5. The method according to claim 1, wherein retraining of the endoscopic polyp detection model is periodically performed using the training database, and wherein, when the number of samples in the training database is increased to a set ratio at the time of the previous training, retraining of the endoscopic polyp detection model is performed next time.

6. The method of any of claims 1-5, wherein the endoscopic polyp detection model is based on a deep convolutional neural network, trained from data labeled by a large number of medical professionals, and capable of directly predicting the presence and location of polyps from images.

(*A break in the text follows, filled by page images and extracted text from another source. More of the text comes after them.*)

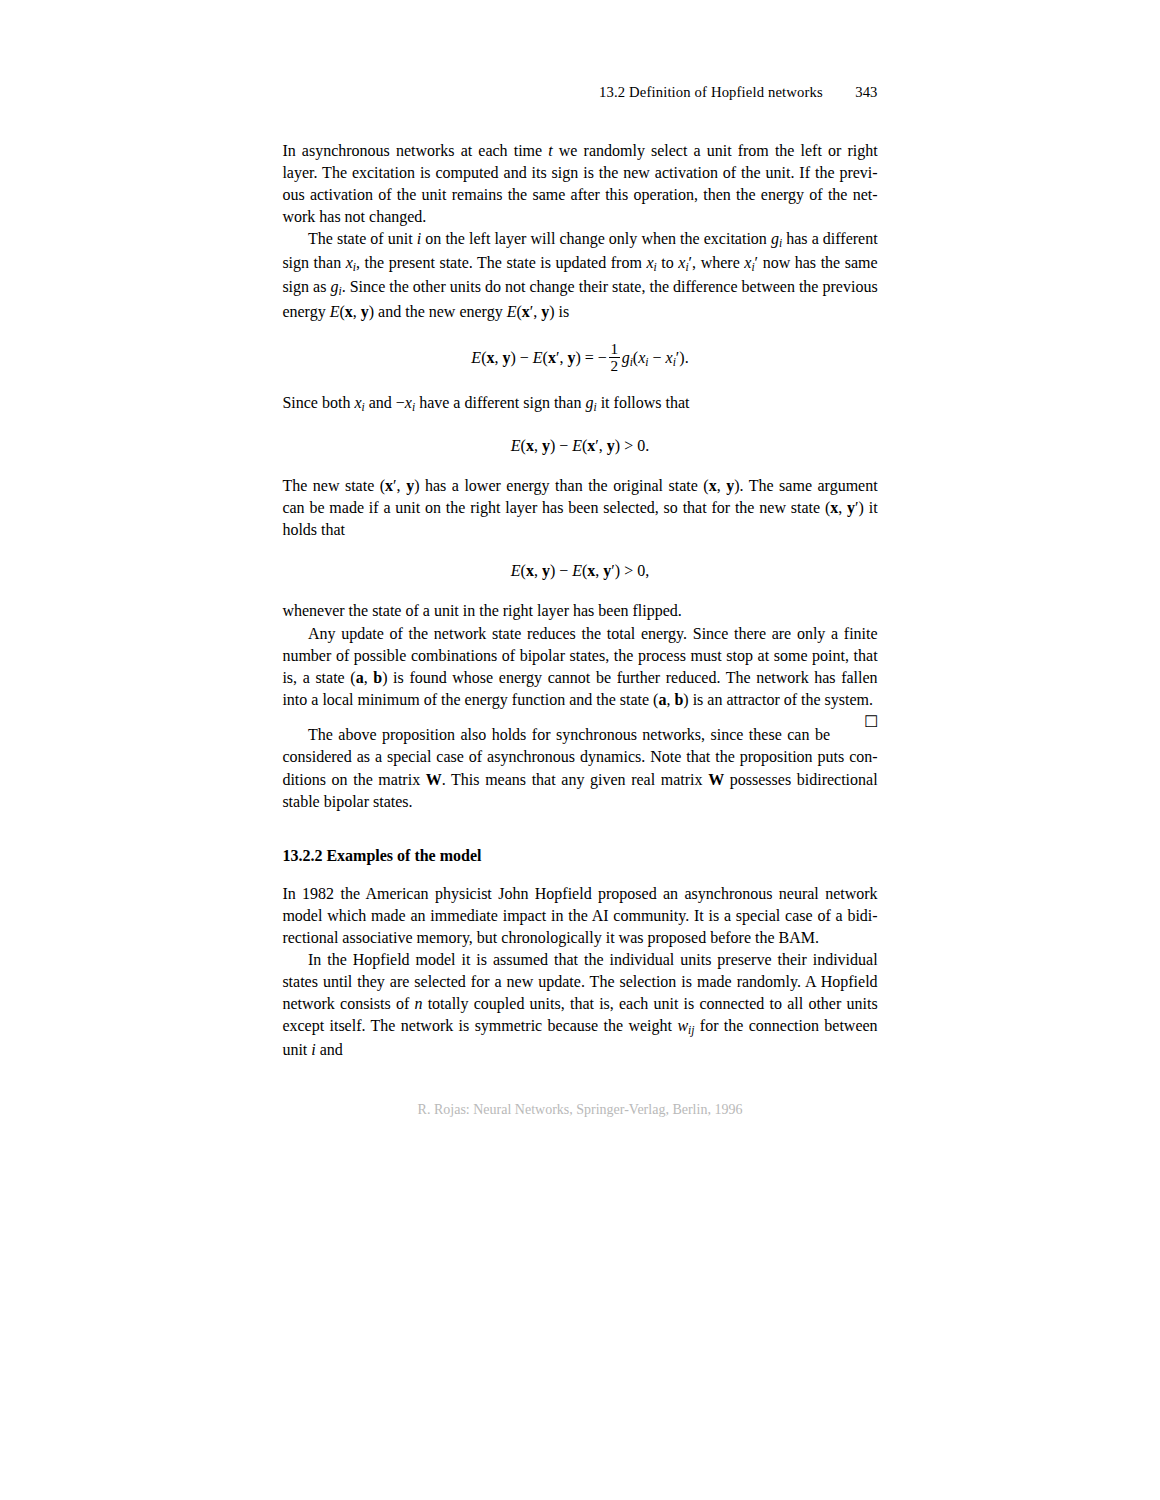13.2 Definition of Hopfield networks343
In asynchronous networks at each time t we randomly select a unit from the left or right layer. The excitation is computed and its sign is the new activation of the unit. If the previous activation of the unit remains the same after this operation, then the energy of the network has not changed.
The state of unit i on the left layer will change only when the excitation gi has a different sign than xi, the present state. The state is updated from xi to xi′, where xi′ now has the same sign as gi. Since the other units do not change their state, the difference between the previous energy E(x, y) and the new energy E(x′, y) is
E(x, y) − E(x′, y) = −12 gi(xi − xi′).
Since both xi and −xi have a different sign than gi it follows that
E(x, y) − E(x′, y) > 0.
The new state (x′, y) has a lower energy than the original state (x, y). The same argument can be made if a unit on the right layer has been selected, so that for the new state (x, y′) it holds that
E(x, y) − E(x, y′) > 0,
whenever the state of a unit in the right layer has been flipped.
Any update of the network state reduces the total energy. Since there are only a finite number of possible combinations of bipolar states, the process must stop at some point, that is, a state (a, b) is found whose energy cannot be further reduced. The network has fallen into a local minimum of the energy function and the state (a, b) is an attractor of the system.☐
The above proposition also holds for synchronous networks, since these can be considered as a special case of asynchronous dynamics. Note that the proposition puts conditions on the matrix W. This means that any given real matrix W possesses bidirectional stable bipolar states.
13.2.2 Examples of the model
In 1982 the American physicist John Hopfield proposed an asynchronous neural network model which made an immediate impact in the AI community. It is a special case of a bidirectional associative memory, but chronologically it was proposed before the BAM.
In the Hopfield model it is assumed that the individual units preserve their individual states until they are selected for a new update. The selection is made randomly. A Hopfield network consists of n totally coupled units, that is, each unit is connected to all other units except itself. The network is symmetric because the weight wij for the connection between unit i and
R. Rojas: Neural Networks, Springer-Verlag, Berlin, 1996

7. The method of claim 6, wherein the endoscopic polyp detection model uses a YOLO v3-tiny network, the YOLO v3-tiny network removes residual layers and uses two different scales of YOLO output layers.

8. The method of real-time detection of endoscopic polyps as defined in any of claims 1-5, wherein said image is pre-processed, wherein said de-exposure comprises three steps:

marking an exposure area, iteratively searching each pixel in an image, and marking a point of the pixel, which is larger than a certain specific value, in an RGB channel as exposure;

expanding the exposure area, and marking each exposure point and the points in a certain radius as the exposure points;

and thirdly, filling the exposure area, carrying out interpolation operation by using the values of the effective points on the left and the right of the exposure area to obtain the value of the current exposure point, and replacing the current exposure point by using the upper point if no effective value exists.

9. An endoscopic polyp real-time detection system, comprising:

10. An endoscopic polyp real-time detection terminal comprising a memory, a processor and a computer program stored on the memory and executable on the processor, wherein the program when executed by the processor is operable to perform the method of any of claims 1-8.